How mortgage lenders treat customers who have long-term mortgage arrears
Financial Conduct Authority (FCA) published their report on long-term mortgage arrears and how lenders treat borrowers.
The FCA had previously identified that there was a trend of increasing long-term arrears cases. The number of homes being repossessed had been falling, but long term arrear cases were getting worse.
Due to this widening trend, the FCA set out in its Business Plan 2017/18 to examine whether customers with long-term mortgage arrears were experiencing harm from extended forbearance.
Potential problems from due to long term mortgage arrears, extended forbearance maybe;
(1) Payment arrangements which were unaffordable, with severe consequences for the overall financial situation of borrower, where the debt is getting worse.
(2) It could also ultimately result in a repossession with considerably reduced equity in their homes or in some cases no equity.
Repossession with considerably reduced equity
Borrowers who might go into arrears with an increase in interest rates, or a change to their personal circumstances are aware of what actions they should be taking.
- Speak to their mortgage provider at the first sign of financial difficulty, or a change in circumstances, so they can discuss their circumstances together and identify potential solutions.
- Not delay or ignore the situation – speaking with their mortgage provider early may prevent the situation from worsening as their provider may be able to discuss a wider range of options. This may also give them more time to make a difference.

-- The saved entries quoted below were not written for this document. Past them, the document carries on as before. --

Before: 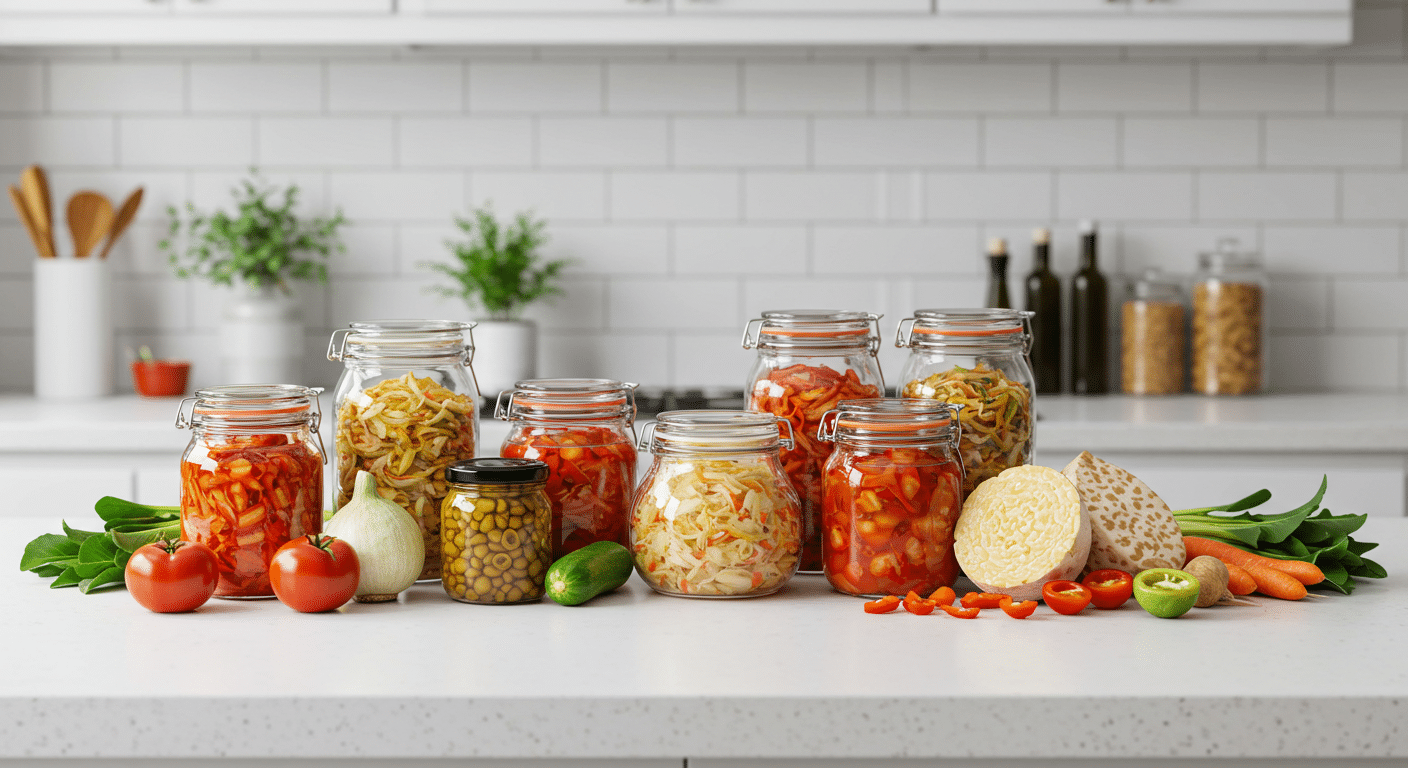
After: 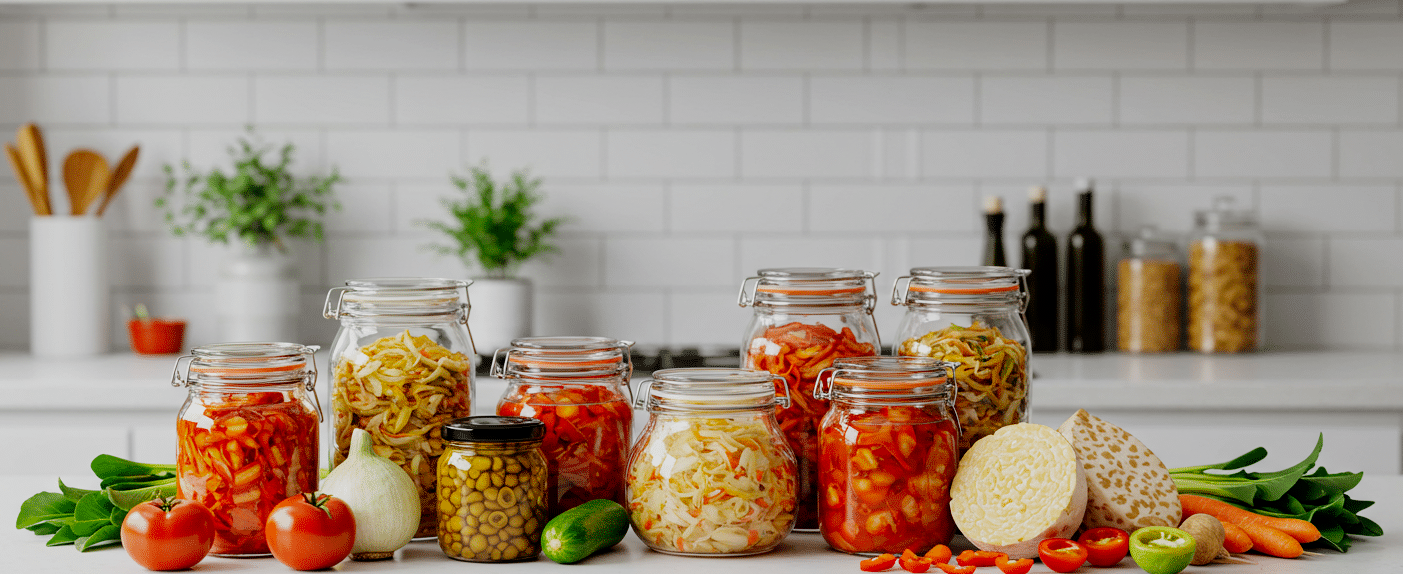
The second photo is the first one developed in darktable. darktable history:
shadows and highlights: shadows -20.51, white point adjustment -1.92, highlights -34.94
crop: left 0.325%, top 5.513%, bottom 19.747%
filmic rgb: black relative exposure -11.87 EV, white relative exposure 5.46 EV, hardness 4.48, latitude 50.09%, contrast 1.141, add noise in highlights 0.001, preserve chrominance no, color science v3 (2019), use custom middle-gray values true, contrast in highlights soft
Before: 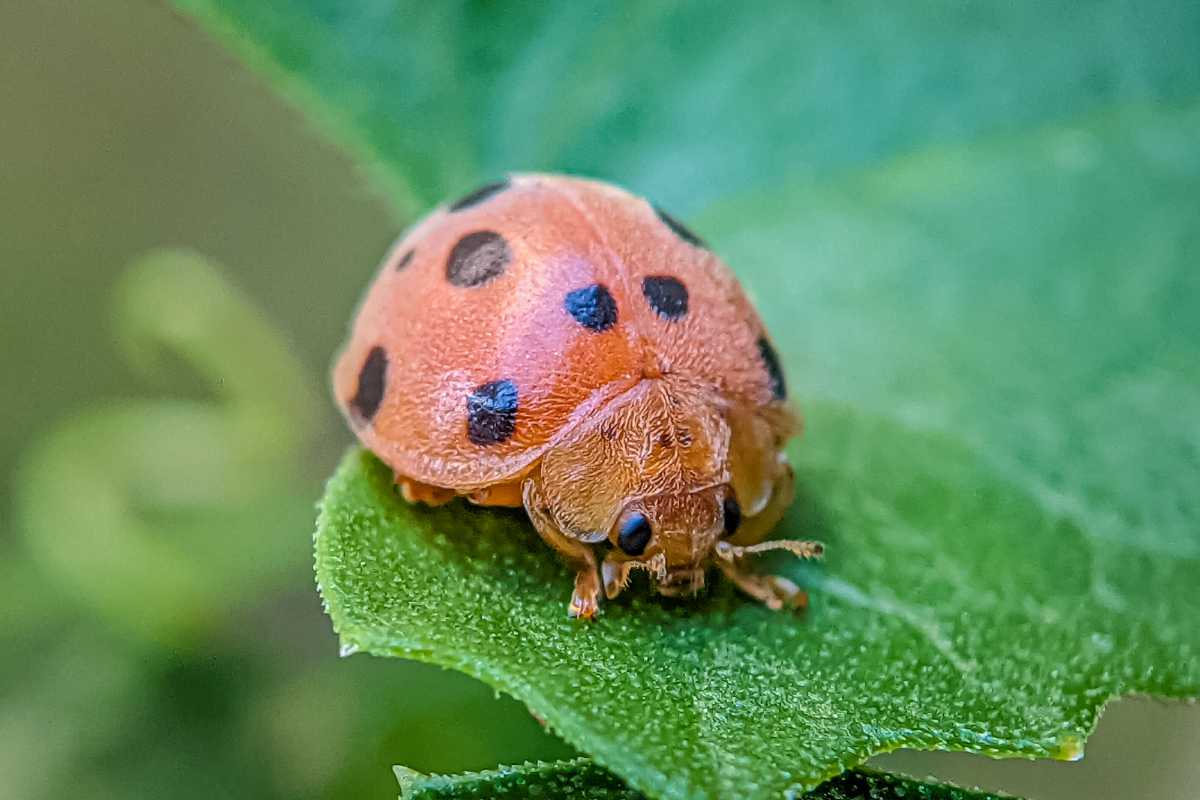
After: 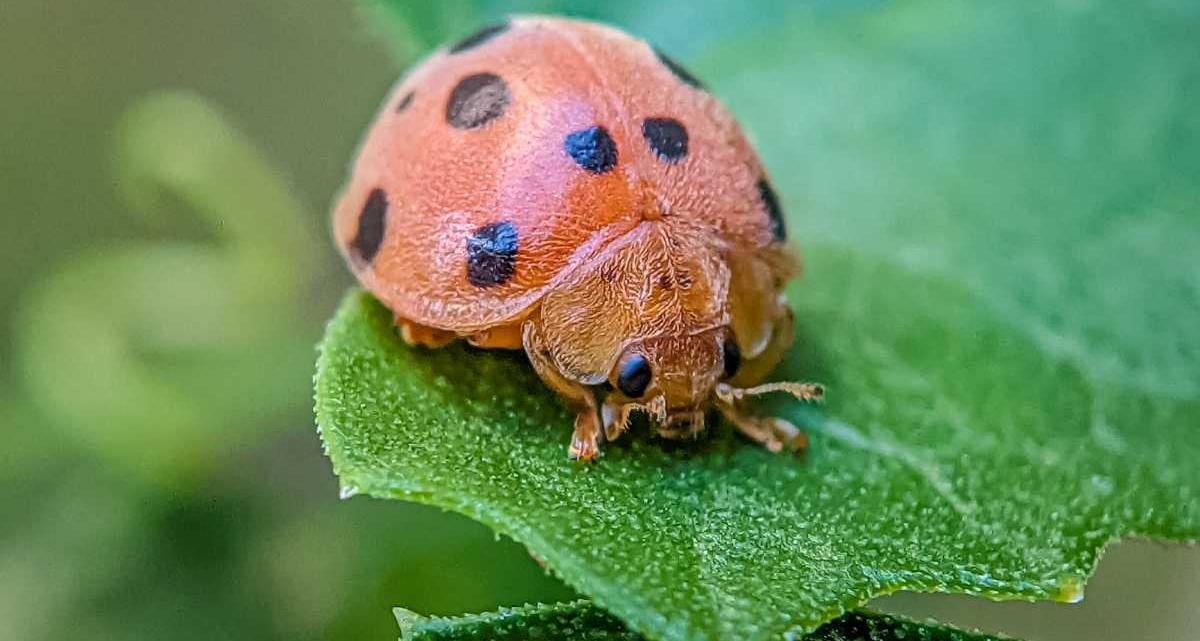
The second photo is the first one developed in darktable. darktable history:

- Seek additional support and free, independent guidance from organisations such as the Money Advice Service.
Jonathan Davidson, Executive Director of Supervision said:
Talk to their lender as early
‘We know that many customers remain hesitant to contact their lender to discuss their mortgage arrears for a variety of reasons. We encourage customers to talk to their lender as early as possible as this may give them more time and options when it comes to the steps they can take’.
The FCA encourages customers with arrears to engage with their mortgage provider about mortgage arrears and the options that are available to them. The FCA has also provided the feedback to firms in the sample and is considering where in some cases further regulatory action in necessary. Under the FCA’s rules, firms may only consider repossession as a last resort.